Meta-analysis: Drug trials too simplistic for the general population

More than one in four Americans suffer from at least two chronic health conditions and, among the elderly, this number rises to two out of three. Yet a recent research letter in the Journal of the American Medical Association suggests that the overwhelming majority of randomized clinical drug trials ignore the specific needs of this large population: Very few of these trials actually analyze the effects of a given medication on patients with more than one chronic condition.

Recently, researchers from the University Health Network in Toronto assessed all randomized controlled studies of treatments for long-lasting diseases or conditions that were published in five major medical journals and six specialized chronic condition journals in 1995, 2000, 2005, and 2010. Out of the 284 studies that fulfilled the researchers criteria for inclusion, only six specifically included patients who had more than one chronic condition. And this tiny fraction (2.1 percent) effectively did not budge between 1995 and 2010. In fact, 179 of the studies explicitly excluded patients with multiple conditions.

The authors fear that this failure to include patients with multiple chronic conditions may lead to inappropriate generalizations about drug trial results. Given the possible drug-to-drug, drug-to-disease, and disease-to-disease interactions that remain unexamined, most of the evidence gathered to date [from these randomized controlled trials], they assert, is of limited value to guide decisions.
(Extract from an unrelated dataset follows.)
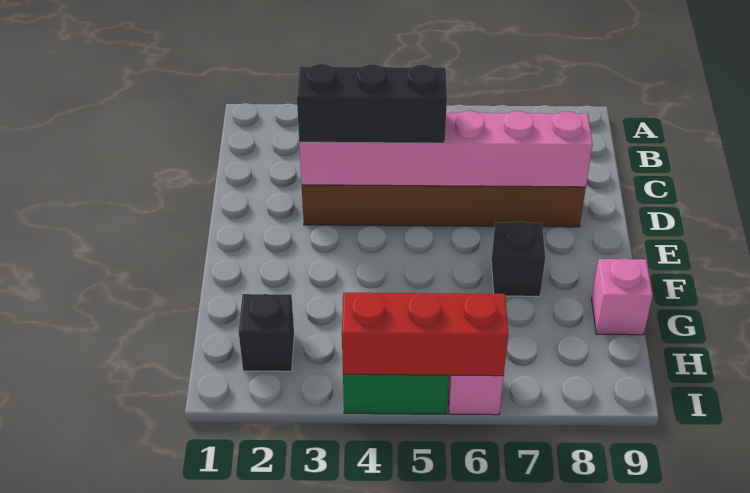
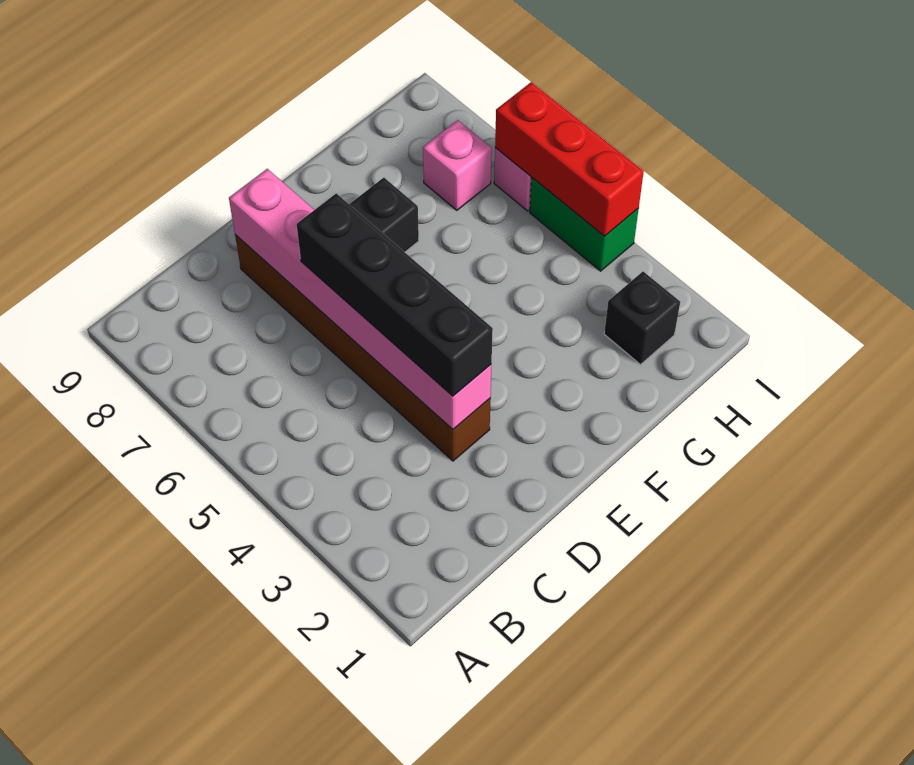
black 1x3 brick [297,64,447,143] -> black 1x4 brick [297,193,493,396]
pink 1x1 brick [591,258,653,335] -> pink 1x1 brick moved to [423,120,492,210]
ACSH's Dr. Gilbert Ross, too, notes that this is a serious problem; the people who take these drugs often will have multiple conditions, and they are not the ones who are targeted in the clinical trials.

But ACSH's Dr. Josh Bloom is concerned about the authors suggestion to include in clinical trials subgroups of patients who have multiple chronic conditions. To add more complex trials involving specialized groups of patients would make clinical trials nearly impossible. It s hard enough now, he says. And while the current system is not perfect, these new requirements would result in even fewer clinical trials and thus fewer new drugs to warn anyone about. Instead, perhaps a more productive change would be to require more stringent phase IV (post-marketing) surveillance, where adverse effects not seen prior to approval can be detected in a larger and more diverse population.